▸ **Set exercise**
Extend the forum thread about the Timberwolves offering Al Jefferson to the Pacers for Danny Granger, picking up right after its final post.
***** Passage
# Wolves offered Pacers Jefferson for Granger



## Basel (Mar 31, 2005)

> Minnesota Timberwolves general manager David Kahn recently offered forward Al Jefferson(notes) to the Indiana Pacers for forward Danny Granger(notes), but was immediately rebuffed, league sources told Yahoo! Sports.
> 
> While Pacers president Larry Bird remains determined to build around Granger, sources say Kahn has become increasingly dubious on making Jefferson a cornerstone for the Timberwolves.
> 
> ...


http://sports.yahoo.com/nba/news;_ylt=Al4zLEiTVnhZzWXHtWLLBiy8vLYF?slug=aw-jeffersongranger011010&prov=yhoo&type=lgns


----------



## Knick Killer (Jul 16, 2006)

To be honest I'd be okay with this deal. Murphy and Jefferson would be a sick duo! It's tougher to find a star big man then it is to find a star wing player.
**********
***** Dataset rows
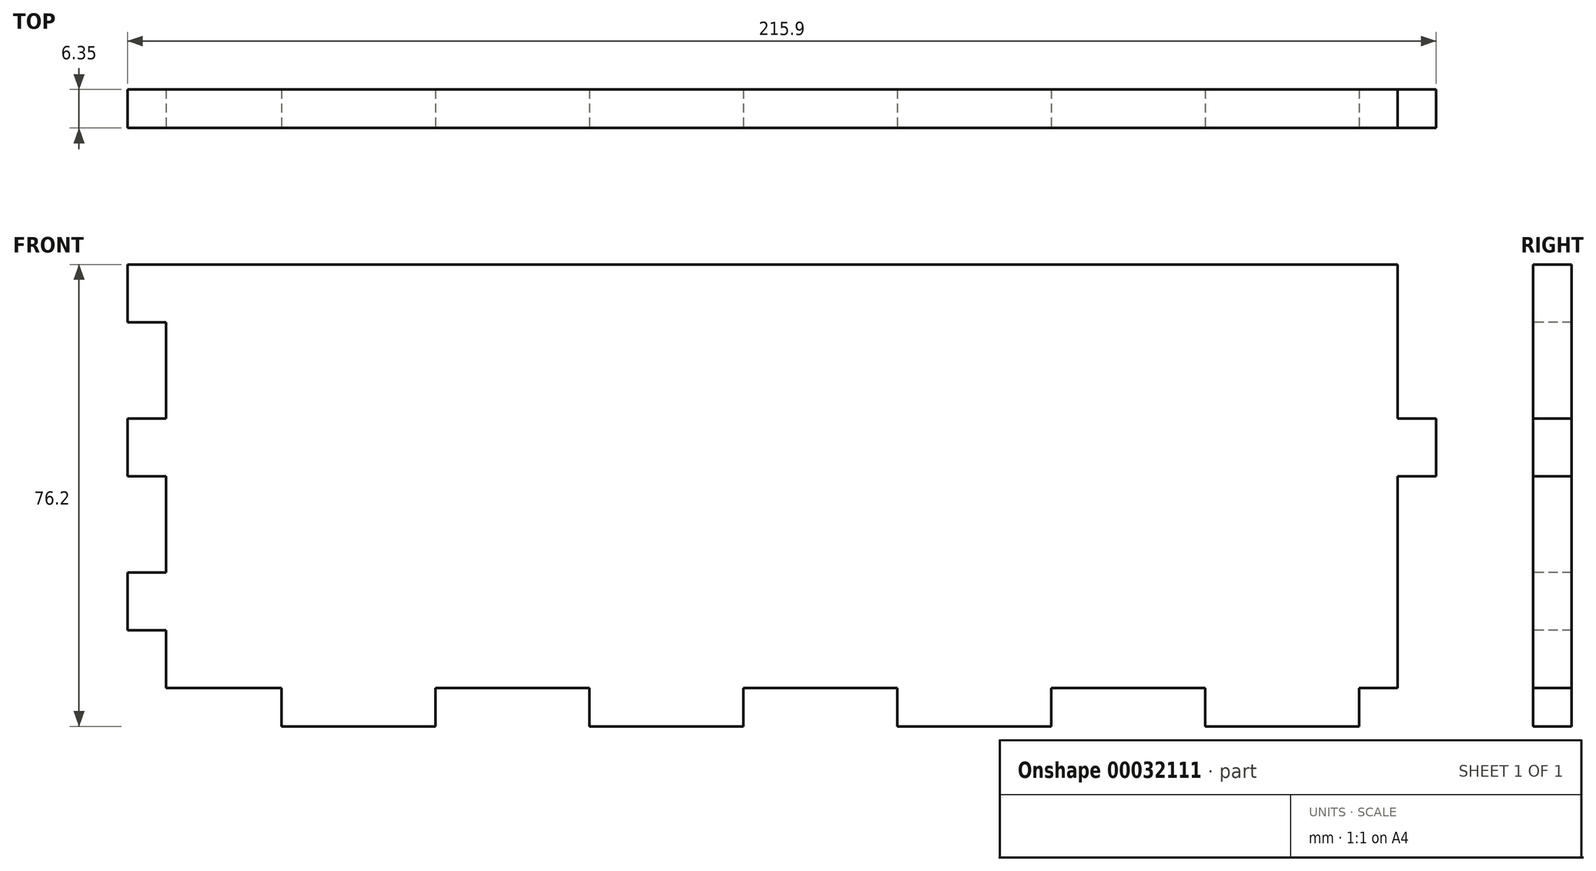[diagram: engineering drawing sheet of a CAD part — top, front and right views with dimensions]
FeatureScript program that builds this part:
annotation { "Feature Type Name" : "Feature", "Feature Type Description" : "" }
export const myFeature = defineFeature(function(context is Context, id is Id, definition is map)
    precondition{}
    {
        {
            var Q0;
            Q0=qCreatedBy(makeId("Front.planeOp"),FACE);
            var sketch = newSketch(context, id + "F0", { "sketchPlane" : qUnion([Q0])});
            skLineSegment(sketch, "E0.bottom", {"start": v(0, 0) * mm, "end": v(215.9, 0) * mm});
            skLineSegment(sketch, "E0.top", {"start": v(0, 76.2) * mm, "end": v(215.9, 76.2) * mm});
            skLineSegment(sketch, "E0.left", {"start": v(0, 0) * mm, "end": v(0, 76.2) * mm});
            skLineSegment(sketch, "E0.right", {"start": v(215.9, 0) * mm, "end": v(215.9, 76.2) * mm});
            skSolve(sketch);
        }
        {
            var Q0;
            Q0=makeQuery(id+"F0.imprint","IMPRINT",FACE,{"disambiguationData":[TD([[makeQuery(id+"F0.imprint","IMPRINT",EDGE,{"derivedFrom":sQuery(id+"F0.wireOp",EDGE,"E0.bottom")}),1.0]])]});
            extrude(context, id + "F1", {"entities" : qUnion([Q0]), "depth" : 6.35 * mm});
        }
        {
            var Q0;
            Q0=makeQuery(id+"F1.opExtrude","CAP_FACE",FACE,{"disambiguationData":[OSD([sQuery(id+"F0.wireOp",EDGE,"E0.bottom"),sQuery(id+"F0.wireOp",EDGE,"E0.top"),sQuery(id+"F0.wireOp",EDGE,"E0.left"),sQuery(id+"F0.wireOp",EDGE,"E0.right")])],"isStart":false});
            var sketch = newSketch(context, id + "F2", { "sketchPlane" : qUnion([Q0])});
            skLineSegment(sketch, "E1.bottom", {"start": v(0, 66.68) * mm, "end": v(6.35, 66.68) * mm});
            skLineSegment(sketch, "E1.top", {"start": v(0, 50.8) * mm, "end": v(6.35, 50.8) * mm});
            skLineSegment(sketch, "E1.left", {"start": v(0, 66.68) * mm, "end": v(0, 50.8) * mm});
            skLineSegment(sketch, "E1.right", {"start": v(6.35, 66.68) * mm, "end": v(6.35, 50.8) * mm});
            skLineSegment(sketch, "E2.bottom", {"start": v(0, 41.28) * mm, "end": v(6.35, 41.28) * mm});
            skLineSegment(sketch, "E2.top", {"start": v(0, 25.4) * mm, "end": v(6.35, 25.4) * mm});
            skLineSegment(sketch, "E2.left", {"start": v(0, 41.28) * mm, "end": v(0, 25.4) * mm});
            skLineSegment(sketch, "E2.right", {"start": v(6.35, 41.28) * mm, "end": v(6.35, 25.4) * mm});
            skLineSegment(sketch, "E3.bottom", {"start": v(0, 15.88) * mm, "end": v(6.35, 15.88) * mm});
            skLineSegment(sketch, "E3.top", {"start": v(0, 6.35) * mm, "end": v(6.35, 6.35) * mm});
            skLineSegment(sketch, "E3.left", {"start": v(0, 15.88) * mm, "end": v(0, 6.35) * mm});
            skLineSegment(sketch, "E3.right", {"start": v(6.35, 15.88) * mm, "end": v(6.35, 6.35) * mm});
            skLineSegment(sketch, "E4", {"start": v(107.95, 76.2) * mm, "end": v(107.95, 0) * mm, "construction": true});
            skLineSegment(sketch, "E5.MirrorCS", {"start": v(209.55, 15.88) * mm, "end": v(209.55, 6.35) * mm});
            skLineSegment(sketch, "E6.MirrorCS", {"start": v(215.9, 15.88) * mm, "end": v(215.9, 6.35) * mm});
            skLineSegment(sketch, "E7.MirrorCS", {"start": v(215.9, 6.35) * mm, "end": v(209.55, 6.35) * mm});
            skLineSegment(sketch, "E8.MirrorCS", {"start": v(215.9, 15.88) * mm, "end": v(209.55, 15.88) * mm});
            skLineSegment(sketch, "E9.MirrorCS", {"start": v(215.9, 41.28) * mm, "end": v(209.55, 41.28) * mm});
            skLineSegment(sketch, "E10.MirrorCS", {"start": v(215.9, 25.4) * mm, "end": v(209.55, 25.4) * mm});
            skLineSegment(sketch, "E11.MirrorCS", {"start": v(215.9, 66.68) * mm, "end": v(209.55, 66.68) * mm});
            skLineSegment(sketch, "E12.MirrorCS", {"start": v(215.9, 50.8) * mm, "end": v(209.55, 50.8) * mm});
            skLineSegment(sketch, "E13.MirrorCS", {"start": v(209.55, 41.28) * mm, "end": v(209.55, 25.4) * mm});
            skLineSegment(sketch, "E14.MirrorCS", {"start": v(215.9, 41.28) * mm, "end": v(215.9, 25.4) * mm});
            skLineSegment(sketch, "E15.MirrorCS", {"start": v(209.55, 66.68) * mm, "end": v(209.55, 50.8) * mm});
            skLineSegment(sketch, "E16.MirrorCS", {"start": v(215.9, 66.68) * mm, "end": v(215.9, 50.8) * mm});
            skSolve(sketch);
        }
        {
            var Q0;
            Q0 = qSketchRegion(id + "F2", true);
            extrude(context, id + "F3", {"entities" : qUnion([Q0]), "operationType" : NewBodyOperationType.REMOVE, "endBound" : BoundingType.UP_TO_NEXT, "oppositeDirection" : true, "depth" : 25.4 * mm});
        }
        {
            var Q0;
            Q0=makeQuery(id+"F1.opExtrude","CAP_FACE",FACE,{"disambiguationData":[OSD([sQuery(id+"F0.wireOp",EDGE,"E0.bottom"),sQuery(id+"F0.wireOp",EDGE,"E0.top"),sQuery(id+"F0.wireOp",EDGE,"E0.left"),sQuery(id+"F0.wireOp",EDGE,"E0.right")])],"isStart":false});
            var sketch = newSketch(context, id + "F4", { "sketchPlane" : qUnion([Q0])});
            skLineSegment(sketch, "E17.bottom", {"start": v(0, 0) * mm, "end": v(25.4, 0) * mm});
            skLineSegment(sketch, "E17.top", {"start": v(0, 6.35) * mm, "end": v(25.4, 6.35) * mm});
            skLineSegment(sketch, "E17.left", {"start": v(0, 0) * mm, "end": v(0, 6.35) * mm});
            skLineSegment(sketch, "E17.right", {"start": v(25.4, 0) * mm, "end": v(25.4, 6.35) * mm});
            skLineSegment(sketch, "E18.1.0.0", {"start": v(76.2, 0) * mm, "end": v(76.2, 6.35) * mm});
            skLineSegment(sketch, "E18.1.0.1", {"start": v(50.8, 0) * mm, "end": v(50.8, 6.35) * mm});
            skLineSegment(sketch, "E18.1.0.2", {"start": v(50.8, 6.35) * mm, "end": v(76.2, 6.35) * mm});
            skLineSegment(sketch, "E18.1.0.3", {"start": v(50.8, 0) * mm, "end": v(76.2, 0) * mm});
            skLineSegment(sketch, "E18.2.0.0", {"start": v(127, 0) * mm, "end": v(127, 6.35) * mm});
            skLineSegment(sketch, "E18.2.0.1", {"start": v(101.6, 0) * mm, "end": v(101.6, 6.35) * mm});
            skLineSegment(sketch, "E18.2.0.2", {"start": v(101.6, 6.35) * mm, "end": v(127, 6.35) * mm});
            skLineSegment(sketch, "E18.2.0.3", {"start": v(101.6, 0) * mm, "end": v(127, 0) * mm});
            skLineSegment(sketch, "E18.3.0.0", {"start": v(177.8, 0) * mm, "end": v(177.8, 6.35) * mm});
            skLineSegment(sketch, "E18.3.0.1", {"start": v(152.4, 0) * mm, "end": v(152.4, 6.35) * mm});
            skLineSegment(sketch, "E18.3.0.2", {"start": v(152.4, 6.35) * mm, "end": v(177.8, 6.35) * mm});
            skLineSegment(sketch, "E18.3.0.3", {"start": v(152.4, 0) * mm, "end": v(177.8, 0) * mm});
            skLineSegment(sketch, "E18.4.0.0", {"start": v(228.6, 0) * mm, "end": v(228.6, 6.35) * mm});
            skLineSegment(sketch, "E18.4.0.1", {"start": v(203.2, 0) * mm, "end": v(203.2, 6.35) * mm});
            skLineSegment(sketch, "E18.4.0.2", {"start": v(203.2, 6.35) * mm, "end": v(228.6, 6.35) * mm});
            skLineSegment(sketch, "E18.4.0.3", {"start": v(203.2, 0) * mm, "end": v(228.6, 0) * mm});
            skLineSegment(sketch, "E18.direction1", {"start": v(25.4, 0) * mm, "end": v(76.2, 0) * mm, "construction": true});
            skSolve(sketch);
        }
        {
            var Q0;
            Q0 = qSketchRegion(id + "F4", true);
            extrude(context, id + "F5", {"entities" : qUnion([Q0]), "operationType" : NewBodyOperationType.REMOVE, "endBound" : BoundingType.THROUGH_ALL, "oppositeDirection" : true, "depth" : 25.4 * mm});
        }
        {
            var Q0;
            Q0=makeQuery(id+"F1.opExtrude","CAP_FACE",FACE,{"disambiguationData":[OSD([sQuery(id+"F0.wireOp",EDGE,"E0.bottom"),sQuery(id+"F0.wireOp",EDGE,"E0.top"),sQuery(id+"F0.wireOp",EDGE,"E0.left"),sQuery(id+"F0.wireOp",EDGE,"E0.right")])],"isStart":false});
            var sketch = newSketch(context, id + "F6", { "sketchPlane" : qUnion([Q0])});
            skLineSegment(sketch, "E19.bottom", {"start": v(209.55, 15.88) * mm, "end": v(215.9, 15.88) * mm});
            skLineSegment(sketch, "E19.top", {"start": v(209.55, 25.4) * mm, "end": v(215.9, 25.4) * mm});
            skLineSegment(sketch, "E19.left", {"start": v(209.55, 15.88) * mm, "end": v(209.55, 25.4) * mm});
            skLineSegment(sketch, "E19.right", {"start": v(215.9, 15.88) * mm, "end": v(215.9, 25.4) * mm});
            skLineSegment(sketch, "E20.bottom", {"start": v(209.55, 66.68) * mm, "end": v(215.9, 66.68) * mm});
            skLineSegment(sketch, "E20.top", {"start": v(209.55, 76.2) * mm, "end": v(215.9, 76.2) * mm});
            skLineSegment(sketch, "E20.left", {"start": v(209.55, 66.68) * mm, "end": v(209.55, 76.2) * mm});
            skLineSegment(sketch, "E20.right", {"start": v(215.9, 66.68) * mm, "end": v(215.9, 76.2) * mm});
            skSolve(sketch);
        }
        {
            var Q0;
            Q0 = qSketchRegion(id + "F6", true);
            extrude(context, id + "F7", {"entities" : qUnion([Q0]), "operationType" : NewBodyOperationType.REMOVE, "endBound" : BoundingType.UP_TO_NEXT, "oppositeDirection" : true, "depth" : 25.4 * mm});
        }
    });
**********
▸ **Exercise answer**
----------



## Cam*Ron (Apr 13, 2003)

It seems players only go to the Pacers to hide out. Who can honestly look at the Pacers roster and say they honestly remember that any of their players were in the NBA?


----------



## Cam*Ron (Apr 13, 2003)

Cam*Ron said:


> It seems players only go to the Pacers to hide out. Who can honestly look at the Pacers roster and say they honestly remember that any of their players were in the NBA?


Damn, I can't even say this without somebody crying and giving me an infraction. This my opinion. The Pacer's suck.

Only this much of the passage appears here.